Thursday, August 18, 2011

Lama Surya Das: On Dealing with Anger

Anybody can become angry - that is easy, but to be angry with the right person and to the right degree and at the right time and for the right purpose, and in the right way - that is not within everybody's power and is not easy.
-- Aristotle --

There are three basic causes of human suffering, according to Buddhist teachings: ignorance, desire, and anger. Of these, it would seem, anger is perhaps the most-readily identifiable as well as potentially the most damaging to one's self, to others and to the environment.

For most people, a certain degree of anger bubbles just under the surface of their persona, thus recognizing and learning to manage one's innate anger in a mindful manner is a readily achievable aim for each of us. Moreover, efforts in that direction forwards all of us on our common spiritual path.
"The true battlefield is the heart of man, as Dostoevsky said, not wars," Lama Surya Das points out in the attached two-part video. "Wars are not fought over borders. It's not weapons that kill people, it's people that kill people."

"So why," he asks rhetorically, "is this occurring? It is occurring from the greed, and meanness, and cupidity, and fear, and insecurity, and intolerance of people. And we see that all throughout history and all around the world today. So we live in a violent era, a volatile world, and we all see violence and hot wars - shooting wars - in (scores of countries) today. But also we have domestic violence in our homes, and in families, and children being beaten, and all kinds of violence being acted out."

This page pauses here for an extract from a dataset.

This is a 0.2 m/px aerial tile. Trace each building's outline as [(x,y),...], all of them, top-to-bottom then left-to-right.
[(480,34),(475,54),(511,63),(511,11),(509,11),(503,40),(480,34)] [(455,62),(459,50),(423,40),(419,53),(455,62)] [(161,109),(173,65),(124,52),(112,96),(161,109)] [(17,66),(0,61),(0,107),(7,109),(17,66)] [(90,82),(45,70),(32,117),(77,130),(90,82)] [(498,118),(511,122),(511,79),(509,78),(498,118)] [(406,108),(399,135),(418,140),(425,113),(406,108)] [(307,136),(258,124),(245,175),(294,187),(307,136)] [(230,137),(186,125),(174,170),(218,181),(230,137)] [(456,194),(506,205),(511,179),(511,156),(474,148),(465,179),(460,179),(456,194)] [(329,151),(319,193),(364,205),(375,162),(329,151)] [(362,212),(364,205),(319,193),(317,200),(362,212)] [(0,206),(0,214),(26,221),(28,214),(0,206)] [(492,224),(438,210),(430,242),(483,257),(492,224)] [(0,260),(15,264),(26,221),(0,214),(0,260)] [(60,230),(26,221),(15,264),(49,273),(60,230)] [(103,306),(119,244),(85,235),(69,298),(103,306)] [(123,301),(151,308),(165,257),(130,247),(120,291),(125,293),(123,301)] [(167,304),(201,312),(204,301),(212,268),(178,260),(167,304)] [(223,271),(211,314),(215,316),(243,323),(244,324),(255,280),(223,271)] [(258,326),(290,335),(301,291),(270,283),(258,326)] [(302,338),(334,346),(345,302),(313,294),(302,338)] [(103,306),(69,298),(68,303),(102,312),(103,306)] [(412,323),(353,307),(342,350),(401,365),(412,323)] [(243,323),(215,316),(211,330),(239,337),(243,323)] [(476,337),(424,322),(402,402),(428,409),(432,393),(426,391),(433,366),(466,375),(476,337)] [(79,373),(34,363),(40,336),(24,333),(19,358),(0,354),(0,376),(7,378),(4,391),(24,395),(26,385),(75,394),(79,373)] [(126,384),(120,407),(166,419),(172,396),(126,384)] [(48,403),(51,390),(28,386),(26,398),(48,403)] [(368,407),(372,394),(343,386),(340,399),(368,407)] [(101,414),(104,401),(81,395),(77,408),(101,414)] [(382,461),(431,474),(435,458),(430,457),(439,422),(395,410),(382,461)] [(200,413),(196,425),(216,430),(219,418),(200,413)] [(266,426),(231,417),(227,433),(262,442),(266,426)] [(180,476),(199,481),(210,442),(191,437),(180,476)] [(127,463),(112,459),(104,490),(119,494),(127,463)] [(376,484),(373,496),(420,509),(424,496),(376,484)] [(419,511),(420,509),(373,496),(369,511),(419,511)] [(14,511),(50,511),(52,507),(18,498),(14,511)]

"Also," he notes, there is "aggression, basic aggression that we act out almost every moment, which is aggressively trying to change things from as they are. We are always fighting with reality as it is. This is what Buddhists call 'the basic aggression' - insisting or wanting things to be different from as they are."
"I think it is important to remember that there is nothing in the Dharma that tells us never to be angry," writes Das in "Awakening the Buddha Within," his best selling-book on Buddhist practice. "Anger is a human emotion and it doesn't automatically disappear. Also it has its own logic, its own intelligence and function. If you bottle up and swallow your anger too often, you are going to make yourself ill."

"Meeting the challenge of ill will is not about denying, repressing, or suppressing anger. It's about staying up to date with anger and other emotions by experiencing and releasing their energy moment by moment rather than storing them up. It's about not carrying grudges, or blaming yourself, or turning your anger inward and becoming depressed and despondent. Ideally we should be able to be sensitive enough and aware enough not only to feel life fully but also to let it go."